Ab 13.15 Uhr war der Planet von Nürnberg aus vollständig zu sehen - 09.05.2016 16:14 Uhr

Merkur schob sich am Montag vor die Sonne - mit einem Teleskop und einem speziellen Filter ließ sich das Schauspiel beobachten.

Merkur schob sich am Montag vor die Sonne - mit einem Teleskop und einem speziellen Filter ließ sich das Schauspiel beobachten. © Horst Linke


Ein Teleskop erlaubt den Blick auf dieses außergewöhnliche Naturschauspiel, den sogenannten Merkur-Transit. Ein solcher ist seltener als es Sonnen- und Mondfinsternisse sind. Das Phänomen ist zudem mit bloßem Auge nicht zu sehen. Die Sternwarte Nürnberg hat deshalb eingeladen, einen Blick auf unseren Nachbarplaneten zu werfen. Der war bei dem Spektakel als winziger schwarzer Punkt vor dem gigantischen Stern am äußeren Drittel der Milchstraße zu sehen, den wir Sonne nennen.

Einen speziellen H-Alpha-Filter hat das große Teleskop der Sternwarte unter dem Kuppeldach. Das Teil ist ganz neu und der Stolz des Vereins. Um alle störenden Signale zu eliminieren, lässt dieser Filter nur eine bestimmte Wellenlänge des Lichts hindurch. Das Ziel: der Merkurtransit in bezaubernder Schärfe. Die Schleierwolken, die sich in den nächsten Minuten am Himmel zeigen, trüben allerdings das Bild von dort.

Isabel Geise (40) ist eigens wegen ihrer Erstgeborenen zur Merkurtransit-Sonderveranstaltung gekommen. Mit ihren sechs Jahren ist Leona in dem Moment die jüngste Beobachterin. "Wir sind vor zwei Jahren hier in die Nähe gezogen und haben die Sternwarte für uns entdeckt", erzählt Geise, ihre Tochter sei von der Astronomie absolut fasziniert.

Die steht gerade auf einem Treppchen und blickt durchs Teleskop. Das ist gar nicht so einfach. Ein freundlicher Ehrenamtlicher gibt Ratschläge: Ein Auge richtig fest an den Ring, ja, so. Jetzt den Kopf etwas hin- und her drehen, ruhig auch nach oben und unten, bis sich das Bild zeigt. Ein winziger Punkt auf der Sonne. Das ist der Merkur.

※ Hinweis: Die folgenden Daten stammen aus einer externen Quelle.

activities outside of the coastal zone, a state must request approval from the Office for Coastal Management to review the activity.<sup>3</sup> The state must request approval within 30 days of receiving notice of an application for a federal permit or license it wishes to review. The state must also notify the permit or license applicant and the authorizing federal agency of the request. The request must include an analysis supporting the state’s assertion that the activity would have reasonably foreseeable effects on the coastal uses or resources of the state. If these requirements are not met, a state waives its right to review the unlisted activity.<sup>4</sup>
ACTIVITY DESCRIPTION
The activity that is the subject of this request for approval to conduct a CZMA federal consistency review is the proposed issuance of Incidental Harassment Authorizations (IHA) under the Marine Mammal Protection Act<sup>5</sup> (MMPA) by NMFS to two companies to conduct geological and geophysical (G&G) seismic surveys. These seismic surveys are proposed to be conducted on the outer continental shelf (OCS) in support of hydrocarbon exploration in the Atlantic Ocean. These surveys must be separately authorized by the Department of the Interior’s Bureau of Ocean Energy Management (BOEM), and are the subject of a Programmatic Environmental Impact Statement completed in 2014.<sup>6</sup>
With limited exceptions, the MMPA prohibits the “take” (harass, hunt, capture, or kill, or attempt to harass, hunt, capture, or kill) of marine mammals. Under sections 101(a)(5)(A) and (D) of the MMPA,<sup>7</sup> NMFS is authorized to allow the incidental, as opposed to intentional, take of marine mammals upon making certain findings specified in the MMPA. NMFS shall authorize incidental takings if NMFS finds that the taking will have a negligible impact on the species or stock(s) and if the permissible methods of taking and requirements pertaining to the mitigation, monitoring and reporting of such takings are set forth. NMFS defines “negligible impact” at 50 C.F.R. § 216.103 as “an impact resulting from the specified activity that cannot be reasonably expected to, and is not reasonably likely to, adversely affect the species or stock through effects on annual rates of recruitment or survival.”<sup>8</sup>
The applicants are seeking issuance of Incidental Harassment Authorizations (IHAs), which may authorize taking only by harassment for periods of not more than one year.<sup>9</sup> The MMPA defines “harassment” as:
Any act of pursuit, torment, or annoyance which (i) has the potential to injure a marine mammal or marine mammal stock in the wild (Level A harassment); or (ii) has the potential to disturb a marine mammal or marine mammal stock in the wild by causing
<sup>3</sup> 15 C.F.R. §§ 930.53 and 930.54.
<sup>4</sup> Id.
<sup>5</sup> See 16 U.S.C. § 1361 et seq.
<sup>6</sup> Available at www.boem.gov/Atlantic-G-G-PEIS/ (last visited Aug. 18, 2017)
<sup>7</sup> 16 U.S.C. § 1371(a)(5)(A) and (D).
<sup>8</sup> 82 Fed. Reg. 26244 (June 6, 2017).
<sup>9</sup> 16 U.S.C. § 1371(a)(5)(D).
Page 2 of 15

Der Anblick dürfte ihr nachhaltig im Gedächtnis bleiben, "denn das nächste Mal ist das Naturereignis in Mitteleuropa 2039 zu sehen, also, wenn das Wetter mitspielt", erklärt Matthias Gräter, Geschäftsführer des Vereins. Anfragen für die Sonderveranstaltung hat er etliche bekommen. "Zum Glück gibt uns Merkur da Zeit." Sieben Stunden konnte der kleine Planet auf seiner Bahn vor der Sonne beobachtet werden. Mit Sonnenuntergang war das Schauspiel beendet.

Achtung: Bitte blicken Sie nicht ohne Schutz in die Sonne, um Schädigungen Ihrer Augen zu vermeiden. Um den Merkur-Transit zu beobachten, brauchen Sie ohnehin ein Fernrohr oder Teleskop mit 50-facher Vergrößerung sowie ein Stativ und einen Schutzfilter.

Dieser Artikel wurde am Montag um 16.14 Uhr aktualisiert.